*** RECORDS FOR THIS TASK Section Begins ***

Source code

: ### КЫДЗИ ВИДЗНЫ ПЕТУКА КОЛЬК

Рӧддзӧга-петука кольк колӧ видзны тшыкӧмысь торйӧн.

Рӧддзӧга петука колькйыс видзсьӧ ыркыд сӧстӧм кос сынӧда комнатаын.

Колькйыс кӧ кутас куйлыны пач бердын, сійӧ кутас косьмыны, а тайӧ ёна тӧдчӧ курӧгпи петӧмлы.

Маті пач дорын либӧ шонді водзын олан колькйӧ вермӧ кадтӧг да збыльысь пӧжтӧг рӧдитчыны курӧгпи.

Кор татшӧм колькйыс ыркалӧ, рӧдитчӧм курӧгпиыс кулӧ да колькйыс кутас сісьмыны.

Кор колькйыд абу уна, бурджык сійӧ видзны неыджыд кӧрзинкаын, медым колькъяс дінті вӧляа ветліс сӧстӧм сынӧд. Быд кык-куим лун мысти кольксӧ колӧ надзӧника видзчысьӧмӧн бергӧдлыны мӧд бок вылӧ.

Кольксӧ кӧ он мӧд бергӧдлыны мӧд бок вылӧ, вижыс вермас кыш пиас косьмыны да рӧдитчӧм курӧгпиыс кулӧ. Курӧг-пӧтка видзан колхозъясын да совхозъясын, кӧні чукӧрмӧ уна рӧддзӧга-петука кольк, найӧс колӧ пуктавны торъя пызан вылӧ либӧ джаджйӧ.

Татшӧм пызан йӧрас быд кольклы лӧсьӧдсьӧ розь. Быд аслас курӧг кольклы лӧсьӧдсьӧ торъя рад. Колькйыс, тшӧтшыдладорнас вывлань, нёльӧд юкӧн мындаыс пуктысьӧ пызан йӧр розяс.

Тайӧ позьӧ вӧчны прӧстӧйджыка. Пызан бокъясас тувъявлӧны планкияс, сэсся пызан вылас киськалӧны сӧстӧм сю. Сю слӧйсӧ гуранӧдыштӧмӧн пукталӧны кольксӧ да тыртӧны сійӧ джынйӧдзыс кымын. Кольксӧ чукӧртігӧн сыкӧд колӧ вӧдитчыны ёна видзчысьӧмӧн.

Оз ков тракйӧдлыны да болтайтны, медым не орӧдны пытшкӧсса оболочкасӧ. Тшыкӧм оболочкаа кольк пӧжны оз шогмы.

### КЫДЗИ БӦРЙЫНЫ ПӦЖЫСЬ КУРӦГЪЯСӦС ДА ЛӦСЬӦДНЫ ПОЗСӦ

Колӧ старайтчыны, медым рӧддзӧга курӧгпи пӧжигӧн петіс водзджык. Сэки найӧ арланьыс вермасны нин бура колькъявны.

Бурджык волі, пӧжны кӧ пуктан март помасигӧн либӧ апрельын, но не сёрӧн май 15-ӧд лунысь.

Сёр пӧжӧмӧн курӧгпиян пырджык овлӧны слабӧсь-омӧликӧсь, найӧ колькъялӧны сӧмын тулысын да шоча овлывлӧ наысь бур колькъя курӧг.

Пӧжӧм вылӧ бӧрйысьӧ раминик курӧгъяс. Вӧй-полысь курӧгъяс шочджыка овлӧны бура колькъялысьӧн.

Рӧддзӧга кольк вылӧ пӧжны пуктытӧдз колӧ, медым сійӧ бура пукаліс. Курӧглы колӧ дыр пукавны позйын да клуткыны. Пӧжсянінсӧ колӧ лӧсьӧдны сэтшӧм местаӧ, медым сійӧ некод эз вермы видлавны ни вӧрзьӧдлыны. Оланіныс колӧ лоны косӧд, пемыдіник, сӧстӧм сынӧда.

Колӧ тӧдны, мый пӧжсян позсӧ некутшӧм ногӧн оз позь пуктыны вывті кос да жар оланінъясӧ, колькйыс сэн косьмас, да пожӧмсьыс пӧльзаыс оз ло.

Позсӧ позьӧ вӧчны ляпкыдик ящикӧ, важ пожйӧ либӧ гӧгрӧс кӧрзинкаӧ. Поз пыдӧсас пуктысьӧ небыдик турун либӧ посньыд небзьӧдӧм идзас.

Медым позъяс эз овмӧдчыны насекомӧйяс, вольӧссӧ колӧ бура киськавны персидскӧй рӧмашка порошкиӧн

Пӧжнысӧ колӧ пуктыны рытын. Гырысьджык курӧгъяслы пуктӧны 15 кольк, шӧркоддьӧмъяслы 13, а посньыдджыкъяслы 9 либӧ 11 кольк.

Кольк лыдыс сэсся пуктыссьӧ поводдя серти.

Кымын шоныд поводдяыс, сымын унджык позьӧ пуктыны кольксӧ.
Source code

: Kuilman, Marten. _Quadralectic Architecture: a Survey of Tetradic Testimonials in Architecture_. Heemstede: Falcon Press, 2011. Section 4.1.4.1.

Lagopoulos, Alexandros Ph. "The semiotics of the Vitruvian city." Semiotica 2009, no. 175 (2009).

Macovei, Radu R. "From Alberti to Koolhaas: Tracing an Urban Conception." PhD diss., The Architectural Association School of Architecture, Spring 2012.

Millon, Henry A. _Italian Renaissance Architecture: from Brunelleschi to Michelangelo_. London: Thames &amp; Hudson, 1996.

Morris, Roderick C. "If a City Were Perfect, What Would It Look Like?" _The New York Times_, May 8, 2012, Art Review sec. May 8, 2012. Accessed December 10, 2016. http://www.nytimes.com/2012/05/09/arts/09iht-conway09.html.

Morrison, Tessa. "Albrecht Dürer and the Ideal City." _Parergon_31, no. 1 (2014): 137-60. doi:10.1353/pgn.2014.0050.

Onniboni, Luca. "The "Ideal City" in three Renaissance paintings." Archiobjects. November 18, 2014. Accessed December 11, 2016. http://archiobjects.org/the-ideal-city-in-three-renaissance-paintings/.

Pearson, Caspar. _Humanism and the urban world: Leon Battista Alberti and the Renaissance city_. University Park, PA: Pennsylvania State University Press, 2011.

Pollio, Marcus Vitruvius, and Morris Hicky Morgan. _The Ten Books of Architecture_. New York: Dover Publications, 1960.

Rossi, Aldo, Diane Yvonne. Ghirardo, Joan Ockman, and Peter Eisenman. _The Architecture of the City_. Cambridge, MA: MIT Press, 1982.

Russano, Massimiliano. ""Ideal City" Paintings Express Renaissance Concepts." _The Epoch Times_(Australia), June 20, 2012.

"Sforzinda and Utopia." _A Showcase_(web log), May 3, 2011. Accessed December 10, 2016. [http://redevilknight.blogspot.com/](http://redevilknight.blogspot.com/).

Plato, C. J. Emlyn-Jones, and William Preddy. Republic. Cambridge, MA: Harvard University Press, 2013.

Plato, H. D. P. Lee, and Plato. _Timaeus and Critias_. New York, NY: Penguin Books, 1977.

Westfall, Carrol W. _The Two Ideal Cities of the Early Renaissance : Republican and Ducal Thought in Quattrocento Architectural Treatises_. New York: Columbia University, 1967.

*** RECORDS FOR THIS TASK Section Ends ***

■ **WHAT NEEDS TO BE DONE**
Whatever appears in the listing above, write it down again exactly.

■ **ANSWER FOR THIS EXERCISE**
Source code

: ### КЫДЗИ ВИДЗНЫ ПЕТУКА КОЛЬК

Рӧддзӧга-петука кольк колӧ видзны тшыкӧмысь торйӧн.

Рӧддзӧга петука колькйыс видзсьӧ ыркыд сӧстӧм кос сынӧда комнатаын.

Колькйыс кӧ кутас куйлыны пач бердын, сійӧ кутас косьмыны, а тайӧ ёна тӧдчӧ курӧгпи петӧмлы.

Маті пач дорын либӧ шонді водзын олан колькйӧ вермӧ кадтӧг да збыльысь пӧжтӧг рӧдитчыны курӧгпи.

Кор татшӧм колькйыс ыркалӧ, рӧдитчӧм курӧгпиыс кулӧ да колькйыс кутас сісьмыны.

Кор колькйыд абу уна, бурджык сійӧ видзны неыджыд кӧрзинкаын, медым колькъяс дінті вӧляа ветліс сӧстӧм сынӧд. Быд кык-куим лун мысти кольксӧ колӧ надзӧника видзчысьӧмӧн бергӧдлыны мӧд бок вылӧ.

Кольксӧ кӧ он мӧд бергӧдлыны мӧд бок вылӧ, вижыс вермас кыш пиас косьмыны да рӧдитчӧм курӧгпиыс кулӧ. Курӧг-пӧтка видзан колхозъясын да совхозъясын, кӧні чукӧрмӧ уна рӧддзӧга-петука кольк, найӧс колӧ пуктавны торъя пызан вылӧ либӧ джаджйӧ.

Татшӧм пызан йӧрас быд кольклы лӧсьӧдсьӧ розь. Быд аслас курӧг кольклы лӧсьӧдсьӧ торъя рад. Колькйыс, тшӧтшыдладорнас вывлань, нёльӧд юкӧн мындаыс пуктысьӧ пызан йӧр розяс.

Тайӧ позьӧ вӧчны прӧстӧйджыка. Пызан бокъясас тувъявлӧны планкияс, сэсся пызан вылас киськалӧны сӧстӧм сю. Сю слӧйсӧ гуранӧдыштӧмӧн пукталӧны кольксӧ да тыртӧны сійӧ джынйӧдзыс кымын. Кольксӧ чукӧртігӧн сыкӧд колӧ вӧдитчыны ёна видзчысьӧмӧн.

Оз ков тракйӧдлыны да болтайтны, медым не орӧдны пытшкӧсса оболочкасӧ. Тшыкӧм оболочкаа кольк пӧжны оз шогмы.

### КЫДЗИ БӦРЙЫНЫ ПӦЖЫСЬ КУРӦГЪЯСӦС ДА ЛӦСЬӦДНЫ ПОЗСӦ

Колӧ старайтчыны, медым рӧддзӧга курӧгпи пӧжигӧн петіс водзджык. Сэки найӧ арланьыс вермасны нин бура колькъявны.

Бурджык волі, пӧжны кӧ пуктан март помасигӧн либӧ апрельын, но не сёрӧн май 15-ӧд лунысь.

Сёр пӧжӧмӧн курӧгпиян пырджык овлӧны слабӧсь-омӧликӧсь, найӧ колькъялӧны сӧмын тулысын да шоча овлывлӧ наысь бур колькъя курӧг.

Пӧжӧм вылӧ бӧрйысьӧ раминик курӧгъяс. Вӧй-полысь курӧгъяс шочджыка овлӧны бура колькъялысьӧн.

Рӧддзӧга кольк вылӧ пӧжны пуктытӧдз колӧ, медым сійӧ бура пукаліс. Курӧглы колӧ дыр пукавны позйын да клуткыны. Пӧжсянінсӧ колӧ лӧсьӧдны сэтшӧм местаӧ, медым сійӧ некод эз вермы видлавны ни вӧрзьӧдлыны. Оланіныс колӧ лоны косӧд, пемыдіник, сӧстӧм сынӧда.

Колӧ тӧдны, мый пӧжсян позсӧ некутшӧм ногӧн оз позь пуктыны вывті кос да жар оланінъясӧ, колькйыс сэн косьмас, да пожӧмсьыс пӧльзаыс оз ло.

Позсӧ позьӧ вӧчны ляпкыдик ящикӧ, важ пожйӧ либӧ гӧгрӧс кӧрзинкаӧ. Поз пыдӧсас пуктысьӧ небыдик турун либӧ посньыд небзьӧдӧм идзас.

Медым позъяс эз овмӧдчыны насекомӧйяс, вольӧссӧ колӧ бура киськавны персидскӧй рӧмашка порошкиӧн

Пӧжнысӧ колӧ пуктыны рытын. Гырысьджык курӧгъяслы пуктӧны 15 кольк, шӧркоддьӧмъяслы 13, а посньыдджыкъяслы 9 либӧ 11 кольк.

Кольк лыдыс сэсся пуктыссьӧ поводдя серти.

Кымын шоныд поводдяыс, сымын унджык позьӧ пуктыны кольксӧ.
Source code

: Kuilman, Marten. _Quadralectic Architecture: a Survey of Tetradic Testimonials in Architecture_. Heemstede: Falcon Press, 2011. Section 4.1.4.1.

Lagopoulos, Alexandros Ph. "The semiotics of the Vitruvian city." Semiotica 2009, no. 175 (2009).

Macovei, Radu R. "From Alberti to Koolhaas: Tracing an Urban Conception." PhD diss., The Architectural Association School of Architecture, Spring 2012.

Millon, Henry A. _Italian Renaissance Architecture: from Brunelleschi to Michelangelo_. London: Thames &amp; Hudson, 1996.

Morris, Roderick C. "If a City Were Perfect, What Would It Look Like?" _The New York Times_, May 8, 2012, Art Review sec. May 8, 2012. Accessed December 10, 2016. http://www.nytimes.com/2012/05/09/arts/09iht-conway09.html.

Morrison, Tessa. "Albrecht Dürer and the Ideal City." _Parergon_31, no. 1 (2014): 137-60. doi:10.1353/pgn.2014.0050.

Onniboni, Luca. "The "Ideal City" in three Renaissance paintings." Archiobjects. November 18, 2014. Accessed December 11, 2016. http://archiobjects.org/the-ideal-city-in-three-renaissance-paintings/.

Pearson, Caspar. _Humanism and the urban world: Leon Battista Alberti and the Renaissance city_. University Park, PA: Pennsylvania State University Press, 2011.

Pollio, Marcus Vitruvius, and Morris Hicky Morgan. _The Ten Books of Architecture_. New York: Dover Publications, 1960.

Rossi, Aldo, Diane Yvonne. Ghirardo, Joan Ockman, and Peter Eisenman. _The Architecture of the City_. Cambridge, MA: MIT Press, 1982.

Russano, Massimiliano. ""Ideal City" Paintings Express Renaissance Concepts." _The Epoch Times_(Australia), June 20, 2012.

"Sforzinda and Utopia." _A Showcase_(web log), May 3, 2011. Accessed December 10, 2016. [http://redevilknight.blogspot.com/](http://redevilknight.blogspot.com/).

Plato, C. J. Emlyn-Jones, and William Preddy. Republic. Cambridge, MA: Harvard University Press, 2013.

Plato, H. D. P. Lee, and Plato. _Timaeus and Critias_. New York, NY: Penguin Books, 1977.

Westfall, Carrol W. _The Two Ideal Cities of the Early Renaissance : Republican and Ducal Thought in Quattrocento Architectural Treatises_. New York: Columbia University, 1967.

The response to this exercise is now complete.